“Government is trusted with reserving for its citizens the integrity of their public records,” you said in your Sept. 19 editorial (“States Open Document Dispute Raises Legacy Questions”).
However, government is also required to exercise fiscal responsibility with the money provided to it by its citizens.
The Commonwealth of Massachusetts proposal to mandate that all documents be in open document formats will require the spending of millions of taxpayer dollars.
Known costs will include acquisition of new technologies (even open-source technology comes at a price), training the commonwealths thousands of employees and the back-file conversion of millions of documents.
And then there are the unknown costs. How do we quantify the certain loss of productivity as the commonwealths workers adopt new technologies? What will the impact be on its citizens?
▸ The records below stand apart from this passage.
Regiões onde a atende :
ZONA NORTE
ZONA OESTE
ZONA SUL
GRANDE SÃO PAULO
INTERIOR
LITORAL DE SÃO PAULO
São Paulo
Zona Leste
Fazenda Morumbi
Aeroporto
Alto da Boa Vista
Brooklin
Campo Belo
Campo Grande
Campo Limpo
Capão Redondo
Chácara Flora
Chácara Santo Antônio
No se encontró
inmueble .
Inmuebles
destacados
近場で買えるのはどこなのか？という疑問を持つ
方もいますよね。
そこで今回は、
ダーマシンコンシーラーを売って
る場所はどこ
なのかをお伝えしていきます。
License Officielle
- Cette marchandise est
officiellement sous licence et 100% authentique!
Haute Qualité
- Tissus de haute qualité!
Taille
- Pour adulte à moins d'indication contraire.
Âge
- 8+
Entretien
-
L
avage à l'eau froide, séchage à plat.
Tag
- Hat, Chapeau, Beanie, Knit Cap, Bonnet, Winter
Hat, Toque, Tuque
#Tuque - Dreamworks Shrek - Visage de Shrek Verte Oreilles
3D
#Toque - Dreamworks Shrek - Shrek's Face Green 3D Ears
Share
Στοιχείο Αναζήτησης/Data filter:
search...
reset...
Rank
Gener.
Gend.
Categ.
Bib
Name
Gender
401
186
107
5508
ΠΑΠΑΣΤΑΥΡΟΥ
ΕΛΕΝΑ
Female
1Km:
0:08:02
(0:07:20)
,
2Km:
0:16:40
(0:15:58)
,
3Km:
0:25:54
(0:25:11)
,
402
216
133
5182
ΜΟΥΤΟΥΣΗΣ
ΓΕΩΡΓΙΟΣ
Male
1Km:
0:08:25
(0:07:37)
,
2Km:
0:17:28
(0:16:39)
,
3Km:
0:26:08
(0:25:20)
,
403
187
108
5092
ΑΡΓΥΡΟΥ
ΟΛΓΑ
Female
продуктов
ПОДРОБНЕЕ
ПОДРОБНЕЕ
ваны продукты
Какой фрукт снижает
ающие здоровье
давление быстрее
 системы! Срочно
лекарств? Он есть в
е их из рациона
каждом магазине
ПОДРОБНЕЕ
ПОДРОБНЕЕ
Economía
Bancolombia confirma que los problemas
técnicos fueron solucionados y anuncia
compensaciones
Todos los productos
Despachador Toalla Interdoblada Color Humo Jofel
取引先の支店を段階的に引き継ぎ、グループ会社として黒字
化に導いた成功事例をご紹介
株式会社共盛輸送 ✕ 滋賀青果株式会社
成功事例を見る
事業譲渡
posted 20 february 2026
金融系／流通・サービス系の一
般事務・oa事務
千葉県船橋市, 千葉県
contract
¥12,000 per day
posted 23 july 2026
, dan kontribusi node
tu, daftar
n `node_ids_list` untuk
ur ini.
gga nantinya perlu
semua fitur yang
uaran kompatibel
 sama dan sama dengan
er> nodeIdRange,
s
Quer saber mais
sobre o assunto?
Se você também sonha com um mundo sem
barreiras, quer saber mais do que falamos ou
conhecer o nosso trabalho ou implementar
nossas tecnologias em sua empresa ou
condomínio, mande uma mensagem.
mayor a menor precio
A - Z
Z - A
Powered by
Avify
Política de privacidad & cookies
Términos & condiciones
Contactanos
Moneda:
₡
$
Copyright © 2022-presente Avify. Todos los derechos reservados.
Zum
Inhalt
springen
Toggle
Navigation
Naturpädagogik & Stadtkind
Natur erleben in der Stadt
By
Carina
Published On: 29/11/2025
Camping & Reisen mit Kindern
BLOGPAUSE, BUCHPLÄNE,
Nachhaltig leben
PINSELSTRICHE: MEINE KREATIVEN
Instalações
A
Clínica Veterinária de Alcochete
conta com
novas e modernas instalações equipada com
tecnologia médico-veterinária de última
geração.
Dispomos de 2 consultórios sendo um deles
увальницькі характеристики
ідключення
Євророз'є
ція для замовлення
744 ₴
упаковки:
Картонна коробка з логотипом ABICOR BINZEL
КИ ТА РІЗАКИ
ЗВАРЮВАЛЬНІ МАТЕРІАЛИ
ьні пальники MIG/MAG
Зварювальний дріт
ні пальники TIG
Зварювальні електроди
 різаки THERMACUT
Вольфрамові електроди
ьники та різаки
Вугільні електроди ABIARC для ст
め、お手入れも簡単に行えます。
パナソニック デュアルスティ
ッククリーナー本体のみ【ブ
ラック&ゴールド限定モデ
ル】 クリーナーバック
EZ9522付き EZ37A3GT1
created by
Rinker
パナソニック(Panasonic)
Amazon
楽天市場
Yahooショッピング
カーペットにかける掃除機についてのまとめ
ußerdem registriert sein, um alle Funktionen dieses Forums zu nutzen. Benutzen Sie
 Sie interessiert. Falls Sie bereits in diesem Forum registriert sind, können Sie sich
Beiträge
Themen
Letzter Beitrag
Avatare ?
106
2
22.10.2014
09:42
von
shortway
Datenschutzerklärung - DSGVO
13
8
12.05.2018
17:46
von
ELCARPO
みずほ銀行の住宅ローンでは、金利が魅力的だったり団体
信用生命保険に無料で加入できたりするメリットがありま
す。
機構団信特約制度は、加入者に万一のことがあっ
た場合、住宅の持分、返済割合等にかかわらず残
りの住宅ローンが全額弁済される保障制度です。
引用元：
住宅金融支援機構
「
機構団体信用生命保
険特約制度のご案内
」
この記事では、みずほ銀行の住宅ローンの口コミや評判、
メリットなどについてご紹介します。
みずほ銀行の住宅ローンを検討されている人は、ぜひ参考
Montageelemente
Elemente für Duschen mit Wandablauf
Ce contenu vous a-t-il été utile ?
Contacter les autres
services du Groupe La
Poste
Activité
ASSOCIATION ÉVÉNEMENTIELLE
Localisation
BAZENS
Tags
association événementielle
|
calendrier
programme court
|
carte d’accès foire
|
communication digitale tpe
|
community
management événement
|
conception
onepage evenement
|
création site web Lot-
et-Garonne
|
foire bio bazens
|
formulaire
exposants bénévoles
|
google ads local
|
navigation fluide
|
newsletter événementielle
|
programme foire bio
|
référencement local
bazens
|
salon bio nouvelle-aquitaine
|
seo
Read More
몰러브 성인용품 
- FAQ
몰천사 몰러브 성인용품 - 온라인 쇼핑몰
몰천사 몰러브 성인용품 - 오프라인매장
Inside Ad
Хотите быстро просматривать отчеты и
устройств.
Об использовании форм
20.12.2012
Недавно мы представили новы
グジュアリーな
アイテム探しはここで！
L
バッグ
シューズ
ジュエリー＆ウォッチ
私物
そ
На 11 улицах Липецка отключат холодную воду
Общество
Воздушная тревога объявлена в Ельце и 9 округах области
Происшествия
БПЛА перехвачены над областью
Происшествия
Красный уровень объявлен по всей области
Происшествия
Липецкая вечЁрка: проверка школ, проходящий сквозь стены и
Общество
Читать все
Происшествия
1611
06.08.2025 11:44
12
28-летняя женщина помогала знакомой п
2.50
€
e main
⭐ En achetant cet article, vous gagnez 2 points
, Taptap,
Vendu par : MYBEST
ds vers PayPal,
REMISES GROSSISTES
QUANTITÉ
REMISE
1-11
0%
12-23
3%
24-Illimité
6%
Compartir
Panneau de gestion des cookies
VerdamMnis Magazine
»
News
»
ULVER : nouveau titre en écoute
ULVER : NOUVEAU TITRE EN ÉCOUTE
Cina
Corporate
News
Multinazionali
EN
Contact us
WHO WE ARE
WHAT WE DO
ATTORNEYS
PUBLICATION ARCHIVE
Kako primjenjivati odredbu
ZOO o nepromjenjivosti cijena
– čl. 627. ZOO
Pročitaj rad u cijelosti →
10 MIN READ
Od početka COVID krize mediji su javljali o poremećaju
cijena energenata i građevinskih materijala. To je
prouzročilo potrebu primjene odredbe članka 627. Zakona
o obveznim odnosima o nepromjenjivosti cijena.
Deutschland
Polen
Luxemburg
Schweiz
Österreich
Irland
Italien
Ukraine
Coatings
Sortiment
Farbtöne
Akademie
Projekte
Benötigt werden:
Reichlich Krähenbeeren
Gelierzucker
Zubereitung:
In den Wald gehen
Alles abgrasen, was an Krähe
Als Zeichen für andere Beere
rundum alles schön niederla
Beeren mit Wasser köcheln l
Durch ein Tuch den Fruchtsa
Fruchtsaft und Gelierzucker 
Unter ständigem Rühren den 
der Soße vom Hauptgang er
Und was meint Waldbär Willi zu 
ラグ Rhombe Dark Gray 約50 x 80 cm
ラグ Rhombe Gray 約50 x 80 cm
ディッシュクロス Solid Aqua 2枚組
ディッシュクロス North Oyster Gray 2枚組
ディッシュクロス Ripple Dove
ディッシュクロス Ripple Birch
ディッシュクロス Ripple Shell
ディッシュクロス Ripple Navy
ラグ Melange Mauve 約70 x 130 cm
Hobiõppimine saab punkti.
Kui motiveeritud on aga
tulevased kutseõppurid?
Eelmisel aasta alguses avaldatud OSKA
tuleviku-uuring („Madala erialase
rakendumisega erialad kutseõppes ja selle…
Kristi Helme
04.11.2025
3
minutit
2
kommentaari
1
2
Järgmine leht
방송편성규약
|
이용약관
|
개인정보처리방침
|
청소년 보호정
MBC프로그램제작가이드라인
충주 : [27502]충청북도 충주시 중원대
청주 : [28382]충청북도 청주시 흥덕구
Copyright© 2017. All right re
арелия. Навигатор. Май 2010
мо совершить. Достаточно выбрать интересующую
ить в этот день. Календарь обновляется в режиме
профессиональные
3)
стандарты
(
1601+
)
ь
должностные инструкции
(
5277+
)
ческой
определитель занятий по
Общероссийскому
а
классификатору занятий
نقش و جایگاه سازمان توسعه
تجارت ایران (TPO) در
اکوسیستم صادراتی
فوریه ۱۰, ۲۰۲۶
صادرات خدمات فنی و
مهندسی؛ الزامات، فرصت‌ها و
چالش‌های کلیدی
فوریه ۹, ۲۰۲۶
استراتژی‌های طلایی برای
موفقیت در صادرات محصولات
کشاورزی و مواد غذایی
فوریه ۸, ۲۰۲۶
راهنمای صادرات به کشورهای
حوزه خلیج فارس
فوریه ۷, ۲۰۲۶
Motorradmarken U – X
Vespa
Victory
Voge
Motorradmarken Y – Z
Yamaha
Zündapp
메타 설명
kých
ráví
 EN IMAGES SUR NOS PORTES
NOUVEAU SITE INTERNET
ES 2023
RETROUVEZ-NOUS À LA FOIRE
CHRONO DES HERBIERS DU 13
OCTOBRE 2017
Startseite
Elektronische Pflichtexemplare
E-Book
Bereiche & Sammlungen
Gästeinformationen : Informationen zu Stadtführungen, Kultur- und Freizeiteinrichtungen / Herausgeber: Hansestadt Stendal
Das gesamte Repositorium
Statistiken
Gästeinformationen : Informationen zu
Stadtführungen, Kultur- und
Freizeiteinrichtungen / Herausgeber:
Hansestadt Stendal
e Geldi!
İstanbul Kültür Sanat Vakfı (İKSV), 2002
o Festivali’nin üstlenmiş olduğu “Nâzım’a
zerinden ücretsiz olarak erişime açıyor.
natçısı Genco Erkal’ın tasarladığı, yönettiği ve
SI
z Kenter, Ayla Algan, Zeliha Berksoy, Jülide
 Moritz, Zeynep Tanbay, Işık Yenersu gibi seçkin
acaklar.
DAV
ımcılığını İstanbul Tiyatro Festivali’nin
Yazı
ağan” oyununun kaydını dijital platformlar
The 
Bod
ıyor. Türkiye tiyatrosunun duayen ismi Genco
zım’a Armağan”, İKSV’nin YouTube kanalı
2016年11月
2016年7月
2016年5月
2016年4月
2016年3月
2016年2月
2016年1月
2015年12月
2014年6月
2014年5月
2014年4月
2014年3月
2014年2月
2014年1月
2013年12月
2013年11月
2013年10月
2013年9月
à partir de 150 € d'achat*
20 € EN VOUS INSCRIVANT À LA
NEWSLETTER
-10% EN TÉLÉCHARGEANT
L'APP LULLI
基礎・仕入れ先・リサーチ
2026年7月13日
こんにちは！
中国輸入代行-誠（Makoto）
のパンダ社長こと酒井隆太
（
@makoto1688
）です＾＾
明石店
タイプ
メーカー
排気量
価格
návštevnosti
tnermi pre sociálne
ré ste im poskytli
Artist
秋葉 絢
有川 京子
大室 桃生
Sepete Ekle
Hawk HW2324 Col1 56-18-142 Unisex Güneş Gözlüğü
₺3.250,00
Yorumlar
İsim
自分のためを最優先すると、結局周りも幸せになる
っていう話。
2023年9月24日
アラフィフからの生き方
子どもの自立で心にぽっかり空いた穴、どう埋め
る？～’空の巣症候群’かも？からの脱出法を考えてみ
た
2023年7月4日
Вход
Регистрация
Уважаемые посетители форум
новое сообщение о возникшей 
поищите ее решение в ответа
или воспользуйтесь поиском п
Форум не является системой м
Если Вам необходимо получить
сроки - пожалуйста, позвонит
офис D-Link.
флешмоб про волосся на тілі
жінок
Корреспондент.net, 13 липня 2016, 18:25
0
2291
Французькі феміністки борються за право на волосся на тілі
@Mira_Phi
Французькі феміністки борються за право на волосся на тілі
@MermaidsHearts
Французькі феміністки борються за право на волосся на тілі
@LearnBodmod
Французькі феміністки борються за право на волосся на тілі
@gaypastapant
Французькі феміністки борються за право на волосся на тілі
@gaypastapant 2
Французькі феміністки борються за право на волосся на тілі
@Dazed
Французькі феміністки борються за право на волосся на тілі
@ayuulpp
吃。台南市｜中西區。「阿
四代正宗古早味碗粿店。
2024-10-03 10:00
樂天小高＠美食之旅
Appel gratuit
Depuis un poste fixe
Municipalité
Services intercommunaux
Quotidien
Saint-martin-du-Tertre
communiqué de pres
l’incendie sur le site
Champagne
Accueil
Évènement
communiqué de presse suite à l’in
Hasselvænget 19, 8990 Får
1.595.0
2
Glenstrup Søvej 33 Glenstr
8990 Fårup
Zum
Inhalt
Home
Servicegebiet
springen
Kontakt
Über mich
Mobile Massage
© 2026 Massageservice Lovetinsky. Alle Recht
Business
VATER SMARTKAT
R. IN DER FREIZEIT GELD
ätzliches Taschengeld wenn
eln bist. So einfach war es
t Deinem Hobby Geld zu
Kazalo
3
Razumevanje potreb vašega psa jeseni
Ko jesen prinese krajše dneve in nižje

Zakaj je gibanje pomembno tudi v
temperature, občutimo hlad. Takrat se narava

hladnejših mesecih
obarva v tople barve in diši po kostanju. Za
The commonwealths mandate reeks of ideology, especially in light of Microsofts own intentions to support a royalty-free XML format in the upcoming Office 12 release. I am not pro-Microsoft; I am a citizen of the commonwealth who wants to see its agencies be more productive, not less, and exercise fiscal responsibility.
Kyle McNabb
I applaud your stand supporting the Massachusetts plan to mandate an open document policy for its records (Editorial, “Documents for Tomorrow” or “States Open Document Dispute Raises Legacy Questions,” Sept. 19).
Your commentary, however, muddies the water around the choice by bringing into the discussion a separate but related issue thats been called “data shepherding.”
Data shepherding, as defined in an article I saw, is the process of moving stored data from older technology to newer technology to keep it intact. Clearly, there is an associated technology issue—namely, what are you going to use to interpret that data? Your editorial raises the question, “… in 100 years, will a version of Microsoft Word exist that will read a Word document created in the year 2005?”
Part of the data shepherding process is to ensure that the data format is converted, if necessary, to a newer format that is supported by current software. Almost everyone is ignoring that part of the process. If that Word document was a documented, published format, someone 100 years from now could write a format-conversion program to translate it to something modern.